Les Chroniques de Sire Jean Froissart/Livre I, Partie II/Chapitre LXXXVI

Texte établi par J. A. C. Buchon (Ip. 396-397).

CHAPITRE LXXXVI.


Comment le connétable de France et sa route poursuirent messire Philippe de Navarre et ses gens et les ratteignirent à Thorigny.

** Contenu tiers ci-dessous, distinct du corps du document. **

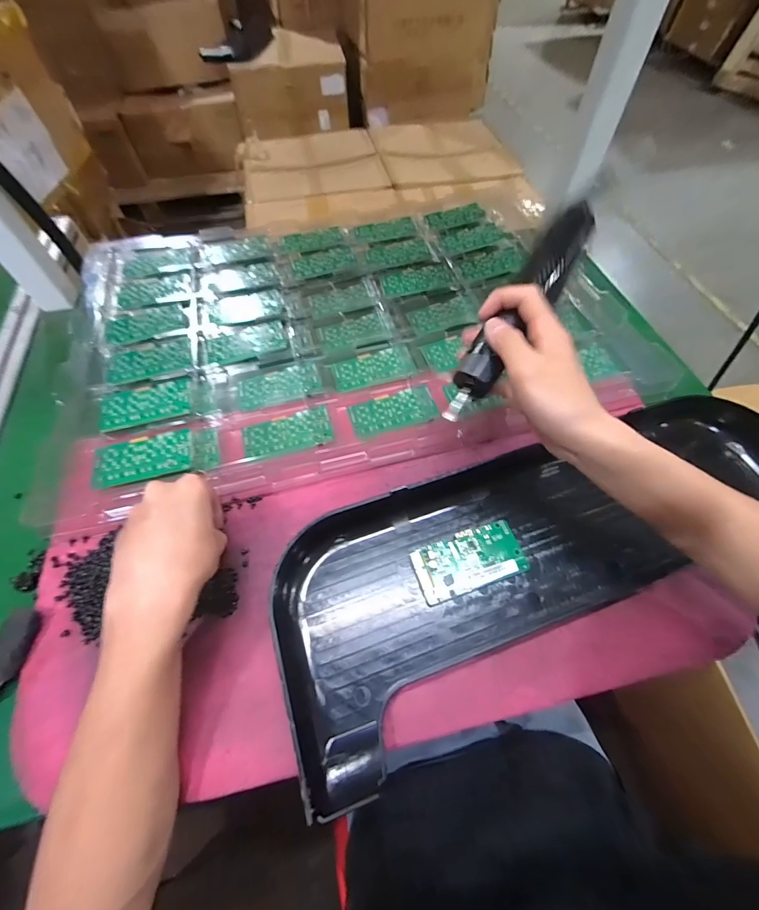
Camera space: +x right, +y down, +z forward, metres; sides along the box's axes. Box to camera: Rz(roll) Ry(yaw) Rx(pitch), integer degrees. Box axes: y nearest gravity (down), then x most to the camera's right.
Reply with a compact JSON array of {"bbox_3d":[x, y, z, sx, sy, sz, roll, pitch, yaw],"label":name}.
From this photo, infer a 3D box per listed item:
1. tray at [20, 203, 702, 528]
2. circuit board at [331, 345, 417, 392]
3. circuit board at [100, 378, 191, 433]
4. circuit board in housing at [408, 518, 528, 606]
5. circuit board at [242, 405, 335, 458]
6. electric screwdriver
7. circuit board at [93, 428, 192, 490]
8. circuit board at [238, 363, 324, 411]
[{"bbox_3d":[-0.036,-0.182,0.496,0.659,0.027,0.438,-12,60,-7],"label":"tray"},{"bbox_3d":[-0.007,-0.105,0.461,0.095,0.009,0.048,-16,61,-10],"label":"circuit board"},{"bbox_3d":[-0.253,-0.055,0.416,0.091,0.005,0.051,-14,61,-9],"label":"circuit board"},{"bbox_3d":[0.079,0.093,0.336,0.095,0.008,0.048,-16,61,-10],"label":"circuit board in housing"},{"bbox_3d":[-0.098,-0.023,0.409,0.092,0.004,0.047,-15,60,-2],"label":"circuit board"},{"bbox_3d":[0.120,-0.124,0.318,0.036,0.031,0.230,31,79,17],"label":"electric screwdriver"},{"bbox_3d":[-0.233,0.003,0.379,0.092,0.006,0.048,-11,63,-4],"label":"circuit board"},{"bbox_3d":[-0.116,-0.080,0.445,0.092,0.005,0.048,-12,60,-7],"label":"circuit board"}]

Quand le jour fut venu et que on put reconnoître l’un l’autre, si se restreignirent les François et se attendirent pour être mieux ensemble : mais les Navarrois avoient grand avantage, et bien leur étoit mestier, car les François étoient grand’foison ; et si leur croissoient toujours gens, qui se boutoient en leur route. Et chevauchèrent ainsi l’une partie et l’autre, les Navarrois devant qui fuyoient, tant qu’ils vinrent à Thorigny.

Thorigny est un petit village en my les champs, qui siéd sur un tertre dont on voit tout le pays environ ; et est sur côtière entre Saint-Quentin et Péronne en Vermandois. Quand messire Philippe de Navarre, messire Robert Canolle, et les autres furent là venus, si trouvèrent grand’foison de leurs chevaux moult lassés et recrus ; si se avisèrent qu’ils se arrêteroient et refreschiroient un petit et leurs chevaux aussi ; et si combattre les convenoit, ils étoient au tertre, si avoient bon avantage d’attendre leurs ennemis. Adonc se arrêtèrent-ils tous cois, et se logèrent au dit mont de Thorigny bien et ordonnément toutes manières de gens de leur côté. Ils n’eurent mie arrêté grandement, que tout le pays dessous eux étoit couvert de gens d’armes françois et picards ; et étoient bien, que uns que autres, plus de trente mille.

Quand messire Philippe de Navarre, messire Louis son frère, messire Robert Canolle, messire Jean de Péquigny, le bascle de Mareuil et les chevaliers et les écuyers de leur côté, virent les François ainsi approcher et qu’ils faisoient semblant d’eux venir tantôt combattre, si issirent tantôt de leurs logis, bien rangés et bien ordonnés, et firent jusques à trois batailles bien et faiticement. Messire Robert Canolle avoit la première, messire Louis de Navarre et messire Jean de Péquigny la seconde, et messire Philippe de Navarre et le jeune comte de Harecourt la tierce ; et n’avoit en chacune pas plus de huit cents combattans. Si coupèrent tous leurs glaives à la mesure de cinq pieds ; et au pendant de la montagne où ils étoient, ils firent porter par leurs varlets la plus grand’partie de leurs éperons et enfouir en terre, les molettes par dessus, par quoi on ne les pût approcher, fors en péril et à mal aise. Et là fit messire Philippe de Navarre le jeune comte de Harecourt chevalier, et leva bannière, et le jeune seigneur de Graville ; et se tenoient tous réconfortés pour attendre leurs ennemis et pour combattre.